9/20/2005

Mid Week Update

We have been volunteering in the schools for the first time. Five of us went to a local high school to run an after school program that is going to be once a week for a group of students called the Ahtedeem. This means futures if you’re curious, and are the students in the top 20% of their class.

In Be’er Sheva and other locations around the periphery of Israel, many of the people are very poor and live lives similar to the ghettos of America. The gap between the wealthy and the needy in this country is huge, about 90% of the income made in Israel comes out of Tel Aviv and Jerusalem. So the students that grow up outside of these large cities are under privileged and go through school without giving much thought to college. Creating programs like the Ahtedeem help to single out those with a high potential and give them resources and support to get out of this cycle and most are going to be the first to get a higher education in their families continued...

Our first group with them was this afternoon and we first played some name games and then did a group Mad Libs in English with them that I got off the Internet. This was sorta a hit and miss activity because as we were filling it all out it came to a point where we had to describe what an adverb was (um sorry Steve… I am troubled in the grammar department) and when we read the full story I think it might have been to confusing for their English level. We then did it in small groups, which were more fun, and the kids were excited to come up with funny things. It was really cute in the end. Then we played some broken telephone (ask your locale Sigma if this is unknown to you) and charades. All of the students were really happy that we came and even with a mild language barrier, we could tell that we made some great connections and they are excited to see us again next week!

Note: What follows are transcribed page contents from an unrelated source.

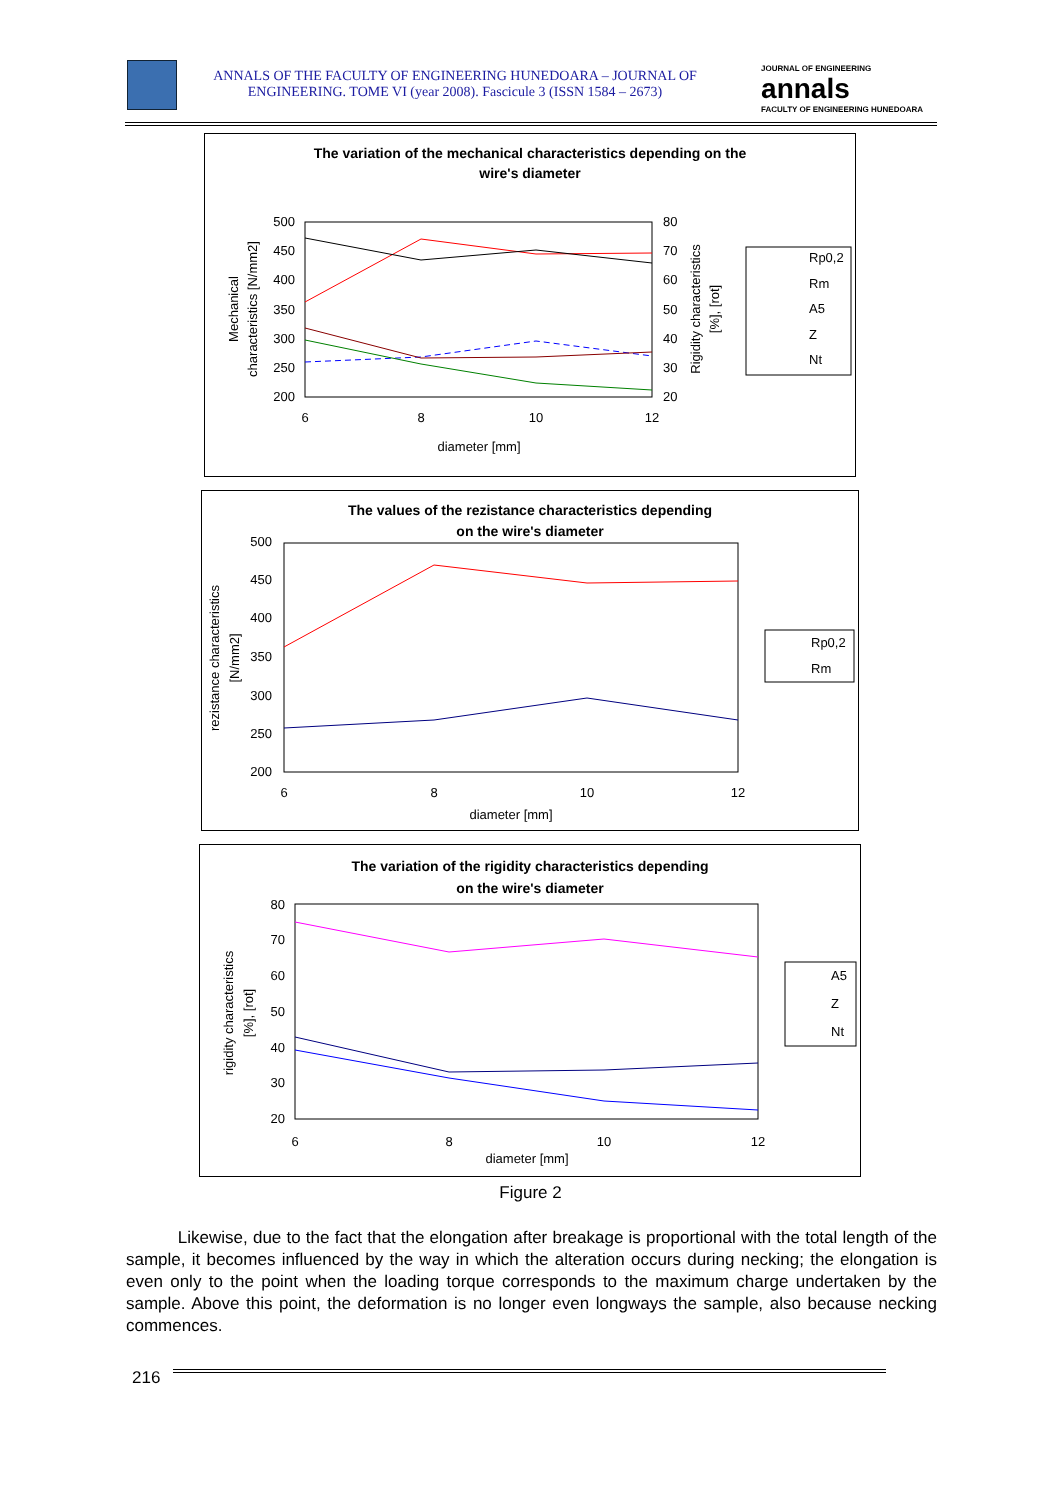ANNALS OF THE FACULTY OF ENGINEERING HUNEDOARA – JOURNAL OF ENGINEERING. TOME VI (year 2008). Fascicule 3 (ISSN 1584 – 2673)
JOURNAL OF ENGINEERING
annals
FACULTY OF ENGINEERING HUNEDOARA
The variation of the mechanical characteristics depending on the
wire's diameter
500
450
400
350
300
250
200
80
70
60
50
40
30
20
6
8
10
12
diameter [mm]
Mechanical
characteristics [N/mm2]
Rigidity characteristics
[%], [rot]
Rp0,2
Rm
A5
Z
Nt
The values of the rezistance characteristics depending
on the wire's diameter
500
450
400
350
300
250
200
6
8
10
12
diameter [mm]
rezistance characteristics
[N/mm2]
Rp0,2
Rm
The variation of the rigidity characteristics depending
on the wire's diameter
80
70
60
50
40
30
20
6
8
10
12
diameter [mm]
rigidity characteristics
[%], [rot]
A5
Z
Nt
Figure 2
Likewise, due to the fact that the elongation after breakage is proportional with the total length of the sample, it becomes influenced by the way in which the alteration occurs during necking; the elongation is even only to the point when the loading torque corresponds to the maximum charge undertaken by the sample. Above this point, the deformation is no longer even longways the sample, also because necking commences.
216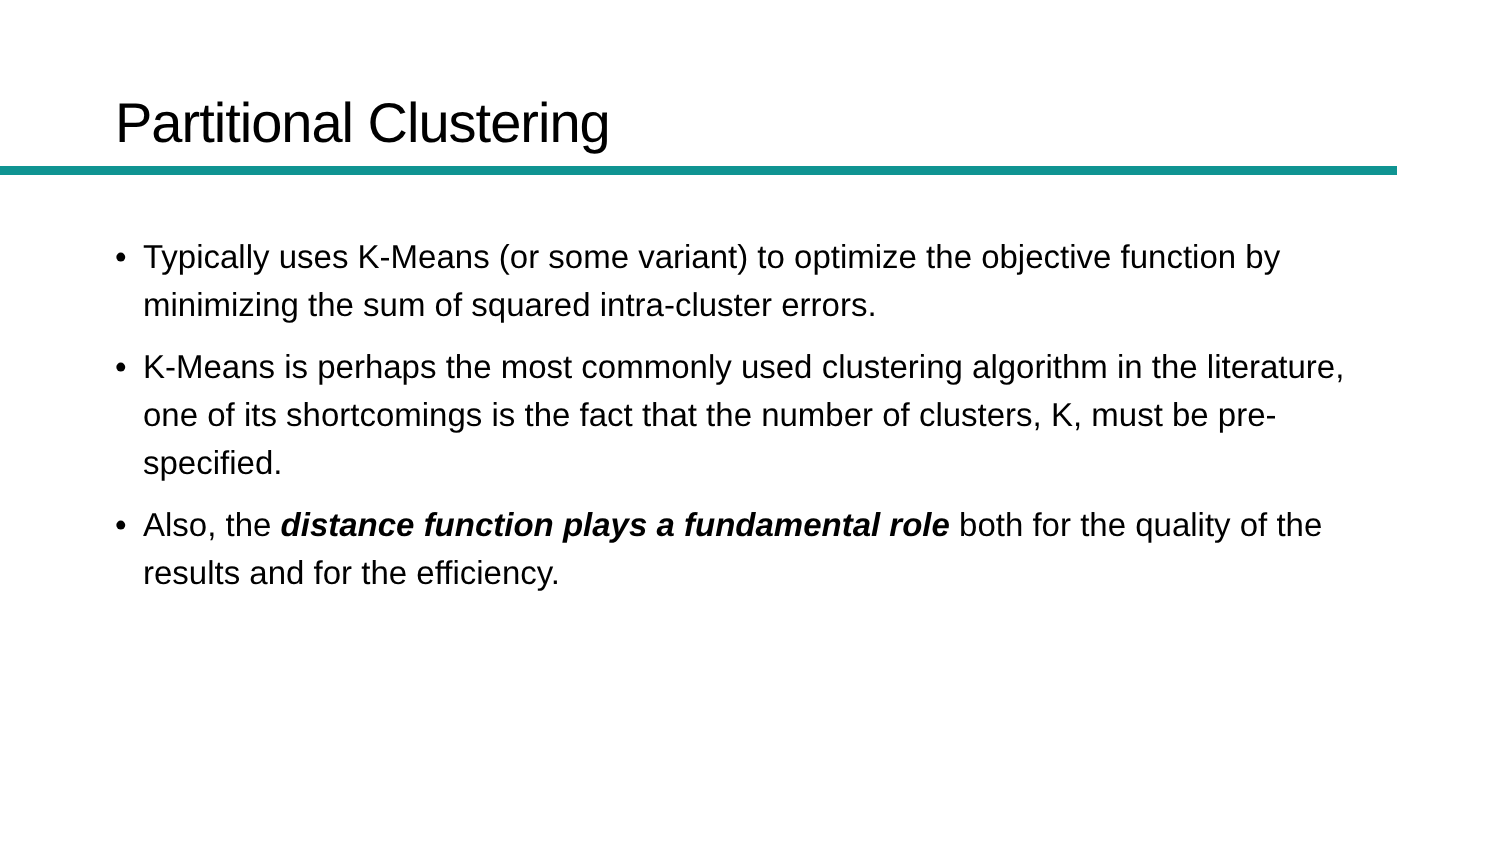Partitional Clustering
• Typically uses K-Means (or some variant) to optimize the objective function by minimizing the sum of squared intra-cluster errors.
• K-Means is perhaps the most commonly used clustering algorithm in the literature, one of its shortcomings is the fact that the number of clusters, K, must be pre-specified.
• Also, the distance function plays a fundamental role both for the quality of the results and for the efficiency.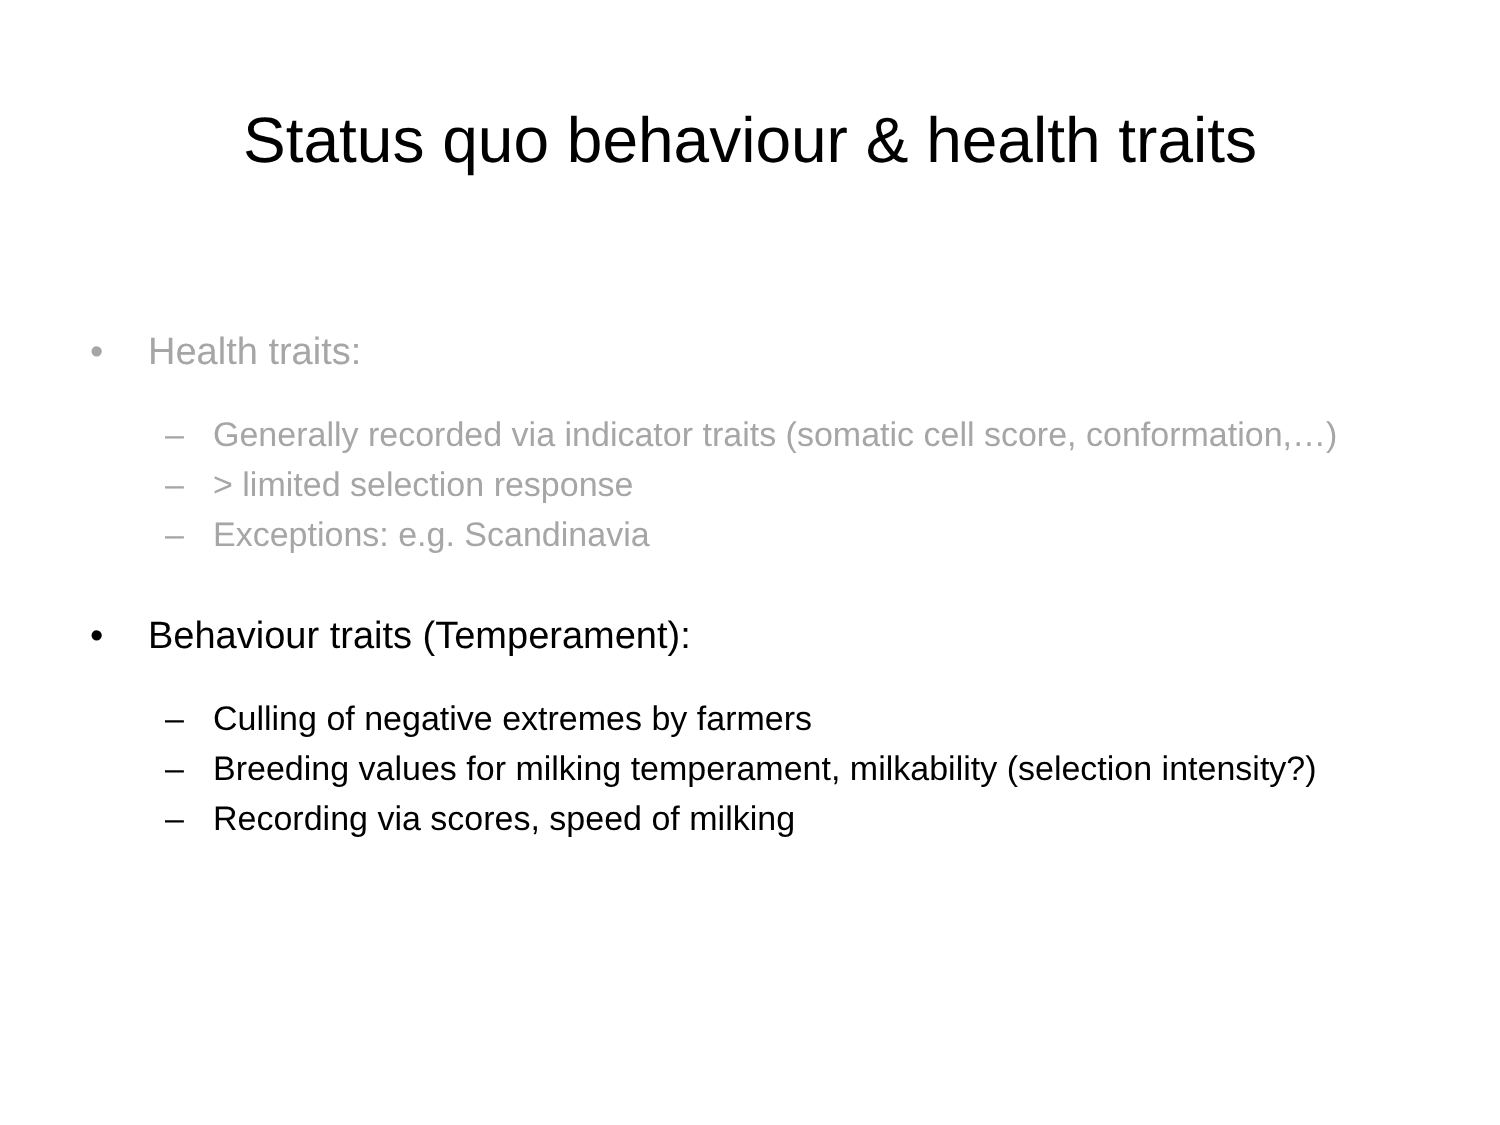Status quo behaviour & health traits
• Health traits:
– Generally recorded via indicator traits (somatic cell score, conformation,…)
– > limited selection response
– Exceptions: e.g. Scandinavia
• Behaviour traits (Temperament):
– Culling of negative extremes by farmers
– Breeding values for milking temperament, milkability (selection intensity?)
– Recording via scores, speed of milking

Yesterday we did some fun volunteering as well. It was Transportation Day in Israel, which meant that the buses were free all day and we were to pass out fliers and get a petition signed to ask the government for more money to fund the buses rather than building more roads for cars. I knew this was a good cause and that people were not going to get annoyed with it as they tend to do when passing out flyers in Eugene on campus from some random thing, yet the language barrier was a huge deal for me. When I would hand someone a flyer and they would start talking to me super fast in Hebrew it was scary for a second. I couldn’t even tell if they were supporting or being annoyed with me! So in some ways it was a bit awkward, but a lot of people were excited after they figured out what my broken Hebrew a long the lines of “no money for bus” really meant and we got a lot of signatures by the end of the day!